The island has a history going back to the 13th century, when it was settled by Swedes who came from the nearby Swedish speaking parts of Finland, which was part of the Kingdom of Sweden until 1809. The Dominion of Swedish Estonia was established in 1561 when parts of Northern Estonia, including Vormsi, submitted to Swedish rule during the Livonian War. After the Great Northern War of 1700-1721, Estonia was ceded to Russia.
Before the onset of World War II, there were about 3,000 Estonian Swedes on Vormsi. Many of the islands where the Swedes had settled were to become military bases for the Soviets and the majority of them evacuated to Sweden. There are now only around 240 Swedish Estonians living on the island.

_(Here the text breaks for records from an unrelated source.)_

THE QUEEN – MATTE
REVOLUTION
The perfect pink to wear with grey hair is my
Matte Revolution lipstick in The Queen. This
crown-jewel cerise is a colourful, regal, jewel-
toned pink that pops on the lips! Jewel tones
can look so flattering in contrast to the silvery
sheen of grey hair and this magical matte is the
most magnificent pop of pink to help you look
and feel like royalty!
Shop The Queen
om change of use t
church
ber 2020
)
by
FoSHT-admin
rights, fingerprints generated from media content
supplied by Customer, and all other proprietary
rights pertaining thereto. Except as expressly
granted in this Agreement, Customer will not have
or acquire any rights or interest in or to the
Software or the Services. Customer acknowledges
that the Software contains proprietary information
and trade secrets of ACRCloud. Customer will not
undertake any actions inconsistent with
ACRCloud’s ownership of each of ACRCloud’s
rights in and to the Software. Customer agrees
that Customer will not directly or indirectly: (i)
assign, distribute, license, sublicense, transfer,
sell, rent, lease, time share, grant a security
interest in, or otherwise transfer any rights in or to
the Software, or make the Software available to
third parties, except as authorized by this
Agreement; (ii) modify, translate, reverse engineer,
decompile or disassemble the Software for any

A great way to explore Vormsi is by bicycle. Most accommodations offer them for rent and there are plenty of roads and paths. Old churches, ruins, windmills small sandy bays, villages and forests are all within easy reach.

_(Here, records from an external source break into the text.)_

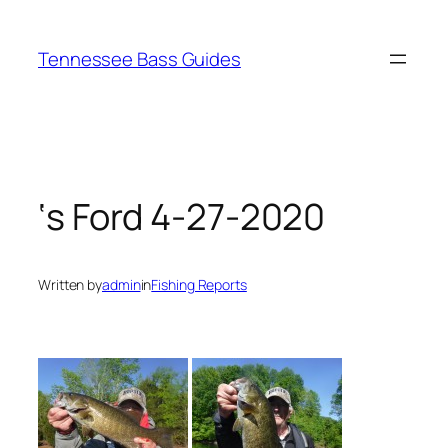
Skip
to
Tennessee Bass Guides
content
‘s Ford 4-27-2020
Written by
admin
in
Fishing Reports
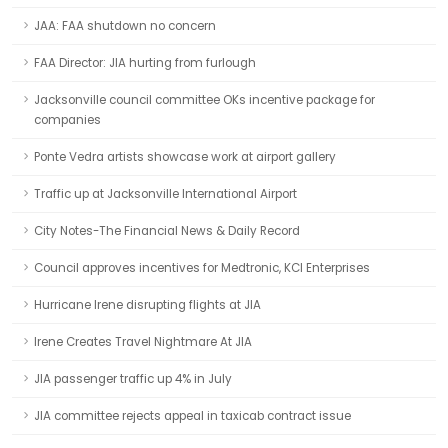
JAA: FAA shutdown no concern
FAA Director: JIA hurting from furlough
Jacksonville council committee OKs incentive package for
companies
Ponte Vedra artists showcase work at airport gallery
Traffic up at Jacksonville International Airport
City Notes-The Financial News & Daily Record
Council approves incentives for Medtronic, KCI Enterprises
Hurricane Irene disrupting flights at JIA
Irene Creates Travel Nightmare At JIA
JIA passenger traffic up 4% in July
JIA committee rejects appeal in taxicab contract issue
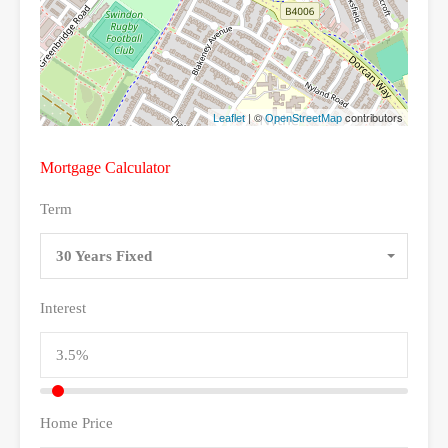
| ©
contributors
Leaflet
OpenStreetMap
Mortgage Calculator
Term
30 Years Fixed
Interest
Home Price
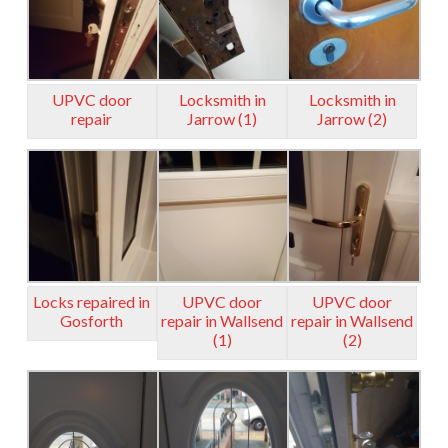
UPVC door
Locksmith in
Locksmith in
repair
Jarrow (1)
Jarrow (2)
Locks repaired in
UPVC door
UPVC door
Gosforth
repair in Wallsend
repair in Wallsend
(1)
(2)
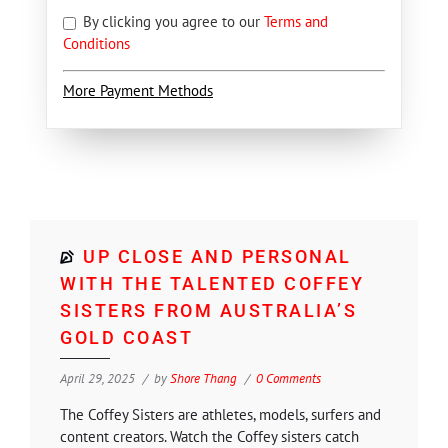
By clicking you agree to our
Terms and
Conditions
More Payment Methods
UP CLOSE AND PERSONAL
WITH THE TALENTED COFFEY
SISTERS FROM AUSTRALIA’S
GOLD COAST
April 29, 2025
by
Shore Thang
0 Comments
The Coffey Sisters are athletes, models, surfers and
content creators. Watch the Coffey sisters catch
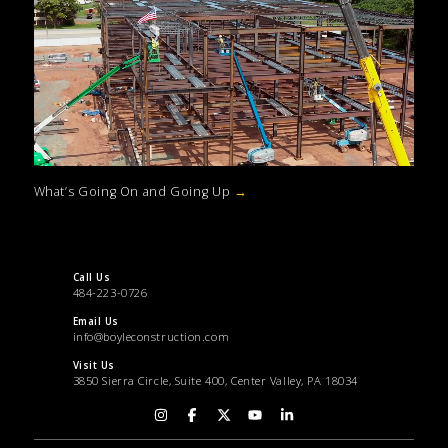
What’s Going On and Going Up
→
Call Us
484-223-0726
Email Us
info@boyleconstruction.com
Visit Us
3850 Sierra Circle, Suite 400, Center Valley, PA 18034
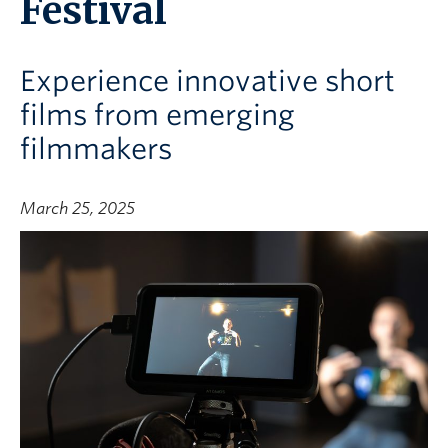
Festival
Experience innovative short
films from emerging
filmmakers
March 25, 2025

The island of Kihnu lies 7 miles off the coast of Estonia in the Gulf of Riga. The island is a UNESCO site designated as a ‘Masterpiece of the Oral and Intangible Heritage of Humanity’, which means that it has a distinct cultural heritage. The men of Kihnu have always traditionally been fishermen and seafarers, whereas the women were responsible for working the land, making the traditional clothing and preserving the folk culture, which included music, dance, games, handicrafts and religious rites of observance. Kihnu is famous for its striped skirts and mittens and the colorful costumes that are still worn today are decorated in bright colors and patterns inspired by the island’s ancient legends. A distinct dialect is spoken in the four villages of the island which is different enough from regular Estonian for some to consider it a distinct language.

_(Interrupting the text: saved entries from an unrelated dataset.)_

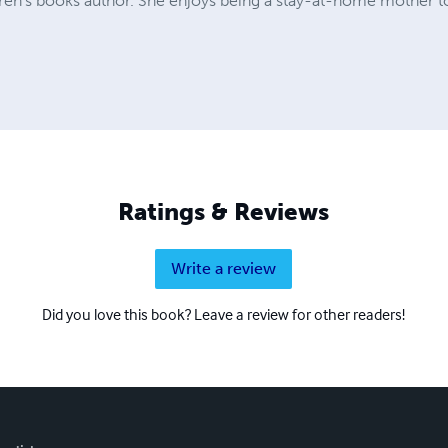
dren's books author. She enjoys being a stay-at-home mother t
Ratings & Reviews
Write a review
Did you love this book? Leave a review for other readers!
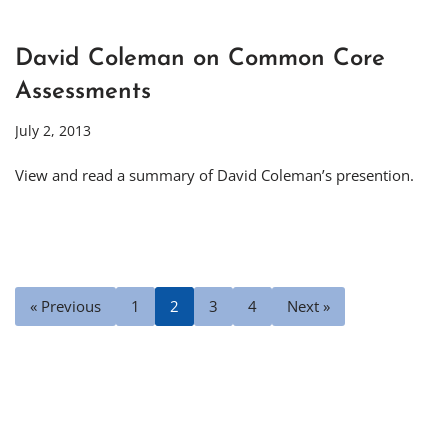
David Coleman on Common Core
Assessments
July 2, 2013
View and read a summary of David Coleman’s presention.
« Previous
1
2
3
4
Next »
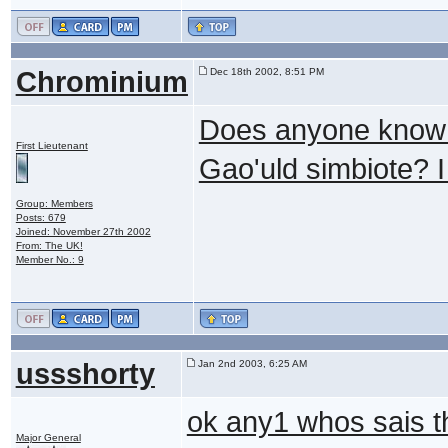
Chrominium
Dec 18th 2002, 8:51 PM
Does anyone know 
First Lieutenant
Gao'uld simbiote? I 
Group: Members
Posts: 679
Joined: November 27th 2002
From: The UK!
Member No.: 9
ussshorty
Jan 2nd 2003, 6:25 AM
ok any1 whos sais t
Major General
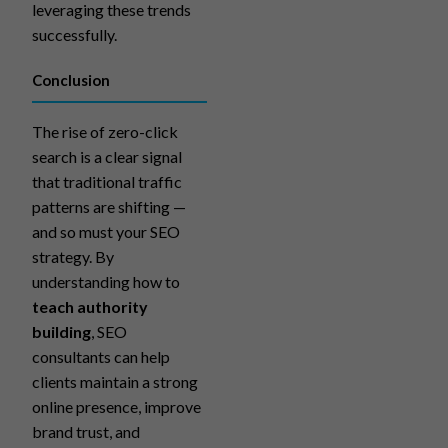
leveraging these trends
successfully.
Conclusion
The rise of zero-click
search is a clear signal
that traditional traffic
patterns are shifting —
and so must your SEO
strategy. By
understanding how to
teach authority
building
, SEO
consultants can help
clients maintain a strong
online presence, improve
brand trust, and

The island has a population of around 500-600 people and is heavily forested. There is a grey seal colony and plenty of nesting birds to observe. The fishing village of Lemsi has an orthodox church and a lighthouse.
The most isolated of the Estonian islands is Ruhnu. Ruhnu is located 23 miles from mainland Latvia in the Gulf of Riga and has around 100 inhabitants. A sort of backwoods retreat of wild pine forests and quiet beaches, the island has a similar history to Vormsi. Settled in the 13th century and controlled by the Swedish crown until being handed over to Russia in 1721, nearly all the inhabitants fled by ship to Sweden during World War II. There were reportedly only two families who stayed. Later, during the Soviet occupation, it was repopulated by Estonians, but after a devastating storm in the 1970’s, these residents left again. After Estonia gained its independence in 1991, some of the residents who left returned to claim ownership of property on the island.
There are a few interesting things to see and experience on Ruhnu. The Ruhnu Lighthouse was designed by none other than Gustave Eiffel and the parts were fabricated in France and shipped to Ruhnu where it was assembled in 1877. The oldest known still standing wooden building in Estonia is the wooden St. Madeline’s church, built in 1643. There was a stone ‘replacement church’ built just two meters away from it in the 19th century.
At Limo Beach, you can experience the phenomenon known as ‘singing sand’. There is a lot of speculation as to what causes it, but on some beaches around the world, stepping on the sand will cause a high pitched singing or whistling sound. Some say that the sand has to be perfectly uniform and spherical to sing. It could have something to do with a dried salt coating as well. Even a small amount of pollution can ruin the effect and the sand has to be dry.
Don’t miss the Estonian Ruhnu sheep, which is only found on Ruhnu, Kihnu and a couple small islands. They have been raised in isolation from ancient times and are mostly white or cream colored with grey heads and legs and a badgerface pattern.
Speaking of small islands, several hundred new Estonian islands were discovered just in the last decade. Whereas previously the number of islands was thought to be somewhere around 1500, 800 new ones have been recognized by cartographers. The number is now 2,222, although if you include islands in lakes, its 2,355.